Now that we have seen the roles and the connection options used in field components, let us look at the common solutions that are used a field components
Arduino
No other company has captured the imagination of budding engineers than the Arduino. What started itself as a company which wanted to make DIY electronics easier for youngsters was catapulted by mass adoring adoption into the most revered company providing automated electronic solutions for every problem imaginable. Due to the sheer number of add-ons sensors available, from humidity sensors to friction sensors to action cameras, the Arduino microcontroller board is the #1 choice for sensor based IoT solutions. However the Arduino is a microcontroller and not a full fledged processor, since it is made for ultra low power consumption on batteries. This means that one Arduino board can do only one job well, e.g. one cannot connect two or three different types of sensors and expect the Arduino to work well. Secondly, the Arduino has its own operating system and its own programming language and one has to go through a learning curve to start working on both.
Raspberry Pi
The UK based Pi started as a solution for education institutions to teach children how to write computer programs. With the price equivalent US $35 per board, the Pi got record breaking adoptions. Add to this the fact that the circuit of the Pi was published freely on the Internet, companies and individuals started circuit-printing their own Pi's and made sure that the demand never overwhelmed the supply. In one year, the Pi entered mainstream IoT circuits for workshops, exhibitions and industries. Unlike Arduino, the Pi is based on Linux and Python, both of which are heavily used in the industry and hence the learning curve is practically nil for those working in those fields. By embracing Linux, the Pi adopted the IoT industry's #1 operation system and became a hit overnight. The processing power is much higher than an Arduino and there are connection options such as ethernet, USB and GPIO. But the Pi's biggest hit to date has been that it's makers built a hardware bridge which allows it to speak to an Arduino. Instead of competing, the Pi suddenly tripled the possibilities of what can be built for IoT. With the number of sensors available for an Arduino and the higher processing power of Pi, suddenly the IoT solution designers could use the two in combination to build seamless combinations of internet connection high processing sensors.
BeagleBone
Texas Instruments's Sitara processor forms the base of the US based equivalent of the Pi. Started with similar educational purposes in mind, the excellent engineering from TI finally made it a strong case for BeagleBone to be adopted by the IoT bigwigs. At $45 per board, the BeagleBone packs as much processing as a 1990s Pentium processor, well capable of running a GUI based operating system. Keeping this in mind, TI has been actively working on and releasing Android's progressive versions for the BeagleBone, immediately making Android developers feel at ease with development on the BeagleBone. Attaching a touchscreen to the GPIO pins on a BeagleBone makes it a completely ready Android system and one can draw as much functionality from it as from a typical Android phone. Like the Pi, the BeagleBone too can perform good multiprocessing and can in fact act as a mini server if used efficiently. Add-ons for the BeagleBone are currently few and are quite expensive and it is not yet possible to talk to other platforms such as the Arduino.
So that wraps up our discussion on what components are used on the field. In the next post, we will discuss other topics related to the field such as the type of data used and the strategies for data transfer and how remote instructions are handled.

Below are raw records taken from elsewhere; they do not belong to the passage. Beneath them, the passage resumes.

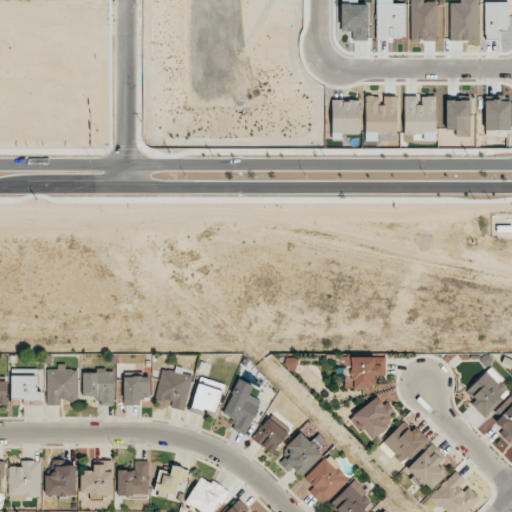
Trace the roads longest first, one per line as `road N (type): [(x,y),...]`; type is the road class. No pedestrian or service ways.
road 1 (tertiary): [(0,191),(511,188)]
road 2 (tertiary): [(511,167),(0,167)]
road 3 (residential): [(0,429),(162,433),(247,475),(283,511)]
road 4 (residential): [(317,0),(321,55),(344,73),(511,73)]
road 5 (residential): [(131,191),(130,0)]
road 6 (residential): [(0,17),(130,17)]
road 7 (residential): [(428,389),(511,489)]
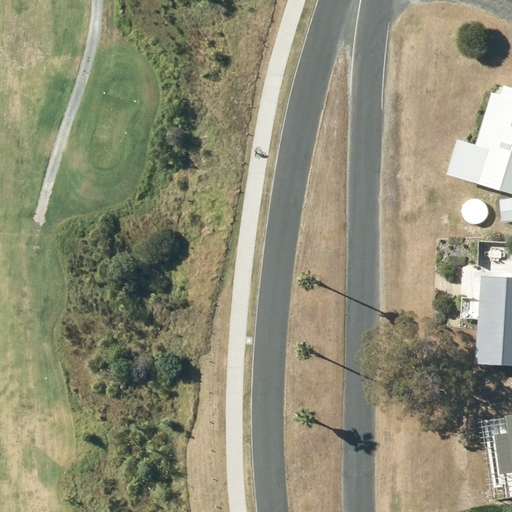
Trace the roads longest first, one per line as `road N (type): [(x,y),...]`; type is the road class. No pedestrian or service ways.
road 1 (residential): [(270,511),(287,179),(308,77),(348,0)]
road 2 (residential): [(364,0),(357,511)]
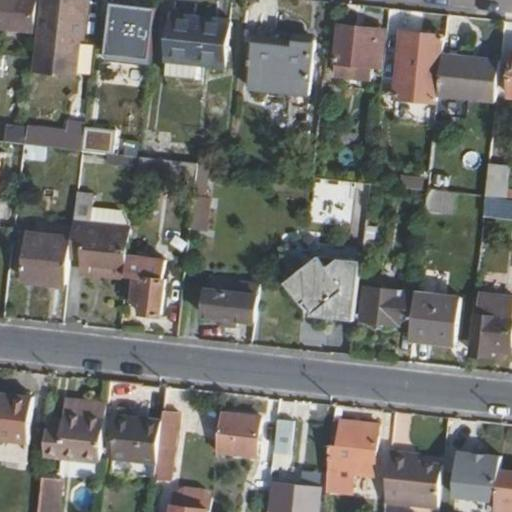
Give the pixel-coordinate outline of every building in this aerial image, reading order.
[(0,0),(0,28),(31,32),(34,0),(0,0)] [(39,0),(33,55),(31,70),(69,74),(73,38),(78,38),(81,39),(86,1),(79,0),(39,0)] [(116,0),(105,58),(151,66),(162,9),(116,0)] [(168,15),(167,25),(189,27),(191,18),(168,15)] [(167,25),(163,62),(222,67),(227,22),(191,18),(189,27),(167,25)] [(338,26),(334,60),(370,64),(374,29),(338,26)] [(401,32),(394,97),(436,101),(437,95),(441,58),(441,54),(443,36),(401,32)] [(73,38),(69,74),(75,75),(78,38),(73,38)] [(252,40),(246,91),(307,98),(314,41),(291,38),(291,45),(252,40)] [(441,58),(437,95),(494,101),(499,60),(474,57),(473,61),(441,58)] [(25,126),(23,141),(82,148),(85,123),(66,121),(65,130),(25,126)] [(31,147),(28,175),(55,178),(58,150),(31,147)] [(138,154),(137,172),(147,173),(147,175),(194,180),(196,160),(138,154)] [(487,162),(484,193),(503,196),(505,196),(508,165),(487,162)] [(428,172),(427,187),(462,191),(463,176),(428,172)] [(315,174),(312,203),(322,204),(321,213),(335,215),(335,217),(355,218),(355,231),(353,231),(352,245),(348,245),(346,258),(360,259),(369,180),(360,179),(315,174)] [(82,258),(82,265),(104,268),(103,273),(126,275),(127,261),(131,223),(127,223),(90,219),(91,203),(93,189),(78,188),(72,236),(70,256),(82,258)] [(484,193),(483,203),(502,205),(503,196),(484,193)] [(122,207),(91,203),(90,219),(127,223),(128,217),(122,207)] [(28,231),(23,276),(67,281),(70,256),(72,236),(28,231)] [(354,318),(360,259),(346,258),(319,255),(286,281),(303,302),(307,300),(313,306),(312,313),(354,318)] [(143,277),(140,301),(160,303),(159,315),(174,316),(177,280),(164,279),(166,264),(127,261),(126,275),(143,277)] [(367,262),(365,280),(375,281),(377,263),(367,262)] [(206,289),(203,315),(218,317),(218,322),(234,324),(234,318),(255,321),(259,283),(241,281),(239,293),(206,289)] [(365,286),(360,319),(411,324),(415,292),(365,286)] [(267,289),(263,322),(279,323),(283,291),(267,289)] [(415,292),(411,324),(410,335),(435,338),(436,334),(468,339),(472,297),(415,290),(415,292)] [(476,314),(472,353),(495,356),(497,345),(511,346),(511,297),(479,294),(476,314)] [(338,325),(334,354),(350,356),(353,327),(338,325)] [(168,385),(165,410),(182,412),(185,387),(168,385)] [(0,391),(0,439),(29,442),(34,396),(0,391)] [(70,400),(68,412),(83,414),(85,402),(70,400)] [(49,419),(46,451),(103,458),(110,404),(85,402),(83,414),(68,412),(67,421),(49,419)] [(165,420),(161,463),(159,478),(176,479),(182,412),(165,410),(165,420)] [(225,411),(221,451),(259,455),(263,415),(225,411)] [(120,418),(116,458),(161,463),(165,420),(149,418),(149,421),(120,418)] [(283,418),(280,449),(297,451),(301,421),(283,418)] [(336,420),(331,471),(340,472),(342,463),(378,468),(383,425),(336,420)] [(478,452),(461,450),(456,496),(499,500),(502,468),(504,455),(488,453),(488,447),(478,446),(478,452)] [(394,449),(389,499),(441,505),(446,463),(425,461),(416,460),(417,452),(394,449)] [(417,452),(416,460),(425,461),(426,453),(417,452)] [(511,469),(502,468),(499,500),(498,510),(511,511),(511,469)] [(43,478),(39,511),(59,511),(63,480),(43,478)] [(279,484),(275,511),(322,511),(325,489),(279,484)] [(180,492),(178,504),(215,508),(216,497),(208,488),(189,486),(180,492)]
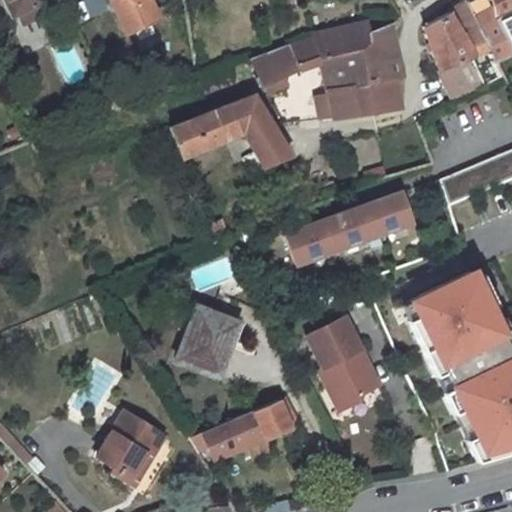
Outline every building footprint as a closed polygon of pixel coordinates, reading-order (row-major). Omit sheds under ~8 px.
[(40,0),(39,0),(7,0),(14,13),(40,0)] [(40,0),(14,13),(20,27),(47,14),(40,0)] [(110,0),(126,33),(158,18),(150,0),(110,0)] [(511,0),(467,0),(464,2),(476,25),(493,63),(510,55),(494,19),(511,9),(511,0)] [(449,97),(500,77),(493,63),(476,25),(464,2),(448,10),(449,12),(471,58),(438,71),(449,97)] [(511,9),(494,19),(510,55),(511,54),(511,9)] [(471,58),(449,12),(420,27),(438,71),(471,58)] [(393,79),(405,77),(392,25),(368,33),(366,21),(310,35),(325,91),(327,91),(393,79)] [(74,42),(52,50),(66,86),(88,78),(74,42)] [(250,57),(249,57),(261,86),(263,85),(266,94),(286,85),(283,78),(297,71),(286,44),(250,57)] [(398,106),(393,79),(327,91),(331,117),(398,106)] [(252,94),(168,128),(179,156),(241,132),(253,152),(241,157),(250,173),(290,157),(252,94)] [(511,149),(435,182),(445,207),(511,178),(511,149)] [(398,193),(281,235),(292,265),(365,238),(369,250),(380,246),(375,234),(408,222),(398,193)] [(221,220),(205,226),(210,239),(226,233),(221,220)] [(386,299),(404,341),(413,358),(433,401),(447,425),(464,465),(511,449),(511,366),(511,367),(460,263),(386,299)] [(238,323),(194,305),(174,356),(217,374),(238,323)] [(317,368),(338,410),(357,401),(359,395),(379,385),(366,359),(362,361),(357,350),(360,348),(343,316),(305,334),(321,367),(317,368)] [(285,396),(201,431),(212,458),(299,422),(285,396)] [(125,409),(98,454),(133,474),(150,446),(157,450),(167,434),(125,409)] [(140,479),(157,450),(150,446),(133,474),(140,479)]
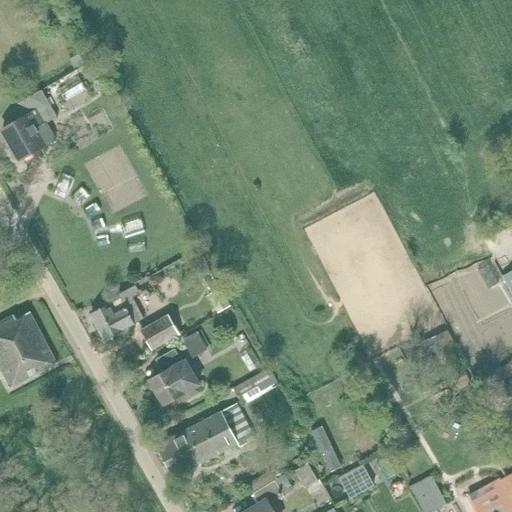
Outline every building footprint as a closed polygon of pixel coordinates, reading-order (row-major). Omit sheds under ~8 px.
[(83,51),(68,60),(74,69),(89,60),(83,51)] [(93,64),(83,70),(89,80),(99,74),(93,64)] [(55,140),(46,125),(57,118),(41,91),(16,106),(24,119),(2,131),(19,161),(44,147),(55,140)] [(209,269),(199,252),(184,260),(194,278),(209,269)] [(511,294),(511,270),(502,276),(511,294)] [(211,274),(206,277),(212,288),(218,285),(211,274)] [(143,319),(132,299),(140,294),(135,285),(118,294),(120,299),(90,315),(104,340),(134,324),(143,319)] [(207,296),(217,313),(230,305),(219,288),(207,296)] [(0,369),(10,389),(57,363),(29,313),(16,320),(14,316),(0,323),(0,369)] [(140,331),(151,351),(179,335),(168,315),(140,331)] [(435,336),(424,341),(430,353),(452,342),(446,330),(435,336)] [(208,350),(197,332),(182,341),(192,359),(208,350)] [(451,349),(444,353),(450,364),(458,360),(451,349)] [(185,360),(181,362),(174,350),(156,360),(163,372),(149,381),(164,405),(179,396),(182,402),(199,392),(196,387),(199,385),(185,360)] [(268,368),(232,388),(242,406),(270,390),(268,387),(276,382),(268,368)] [(463,370),(451,376),(459,391),(471,384),(463,370)] [(509,392),(499,374),(482,384),(492,402),(509,392)] [(173,478),(238,444),(239,448),(254,440),(236,405),(157,446),(173,478)] [(320,428),(310,433),(329,473),(339,468),(320,428)] [(305,489),(317,482),(306,464),(294,472),(305,489)] [(373,486),(362,466),(339,479),(350,498),(373,486)] [(21,483),(16,474),(7,479),(3,471),(0,473),(0,493),(2,497),(17,489),(16,486),(21,483)] [(272,511),(269,505),(283,497),(293,491),(285,477),(274,483),(254,495),(260,504),(247,511),(272,511)] [(431,477),(409,490),(421,511),(432,511),(446,504),(431,477)] [(508,511),(511,510),(511,502),(499,479),(473,492),(474,494),(468,498),(476,511),(508,511)]
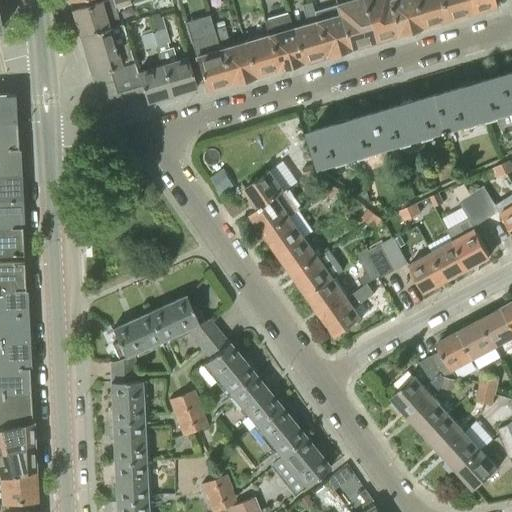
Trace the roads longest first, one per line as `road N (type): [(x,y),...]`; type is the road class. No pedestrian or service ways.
road 1 (residential): [(511,21),(149,138)]
road 2 (residential): [(65,511),(47,147)]
road 3 (residential): [(321,384),(149,138)]
road 4 (residential): [(321,384),(511,273)]
road 5 (residential): [(414,511),(321,384)]
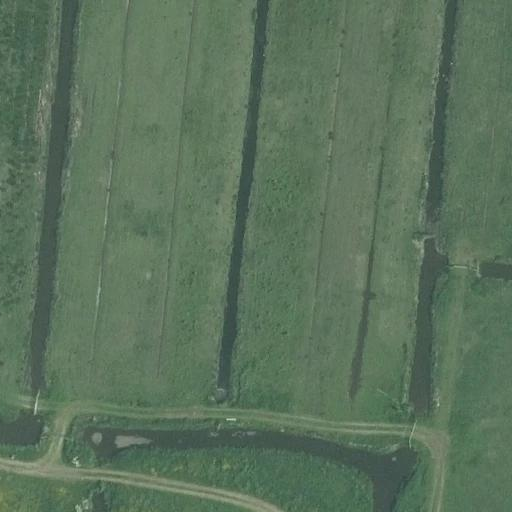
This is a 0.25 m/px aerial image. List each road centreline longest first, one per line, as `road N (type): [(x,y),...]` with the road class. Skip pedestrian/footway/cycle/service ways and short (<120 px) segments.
road 1 (track): [(430,511),(439,444),(382,426),(63,415),(58,471)]
road 2 (track): [(63,415),(107,0)]
road 3 (track): [(58,471),(234,498),(265,511)]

Openness and Standards: The Lingua Franca

Why Openness and Standards

As thousands and millions of smart devices enter our homes, pockets & lives today, there is one thing that we desperately want them to do..... and do soon. Talk to each other. Devices have improved our lives in may ways & yet not many of them can seamlessly talk to each other. Our clock cannot talk to our washing machine and tell it to start the washing cycle at a predefined time. Nor can our fridge talk to our cell phone to remind us to get milk on the way home.
A lot of companies such as Nest, Samsung, Sony, Apple and scores of others have come up with solutions to make their devices talk among themselves and make things seamless. But alas, all these solutions work only within the products made by the same company. Call it ego, call it business strategy or call it the complete failure by the big names to have the humble magnanimity to admit that they cannot roll out a complete set of products which are superior to the offerings by other companies, but the consumer is currently stuck with a situation where he / she cannot pick the best device from each company and have them talk to each other. The vendor tie-up is generally due to various reasons, such as a proprietary cable (e.g. iPhone's data cable / charger), a proprietary data transfer method (e.g. Samsung Kies, iTunes) and other such reasons which locking solution to products by the same company.

Nest Thermostat syncs with your phone, but uses its own app, which needs Android or iOS. One cannot use a web browser, chat or SMS to control things yet. Image courtesy: slashgear.com

Samsung Gear is the most feature rich smart watch of the day, but it connects and syncs with Samsung Galaxy 4 or higher ONLY.
Image courtesy: sammobile.com

One of the biggest advantages to be fulfilled by IoT is the principle of 'one-touch setup & forget'. The devices should work so seamlessly that the user is not even aware of their existence. Any device can connect & share data with any other device or with a central unit. At the end of the day, IoT's main purpose is to automate our lives and drain the mundane away from the human user. The buzzword for IoT is exactly summarized in one word -- compatibility. Exactly like what lovers seek in each other. Users seek compatibility among devices. This word has long been replaced by another jargon -- Interoperability. A smart device doing its assigned job well is so 2000s. In 2015, we need devices that function well and also interoperate well with other devices that need their services. A connected world needs connected devices, but with no one having to yank things together hard to establish the connection. So you have designed a smart washing machine which uses cutting edge technology to minimize detergent usage and use water efficiently? Not enough. It should be able to talk to your smart phone, your laptop and possibly even your smart watch, wherever you are and whatever you are doing, telling you about the progress of washing or alert you if it's detergent bay is empty or if it is not able to draw water. It should be able to alert you via mass-used methods such as Gtalk or Whatsapp or even SMS.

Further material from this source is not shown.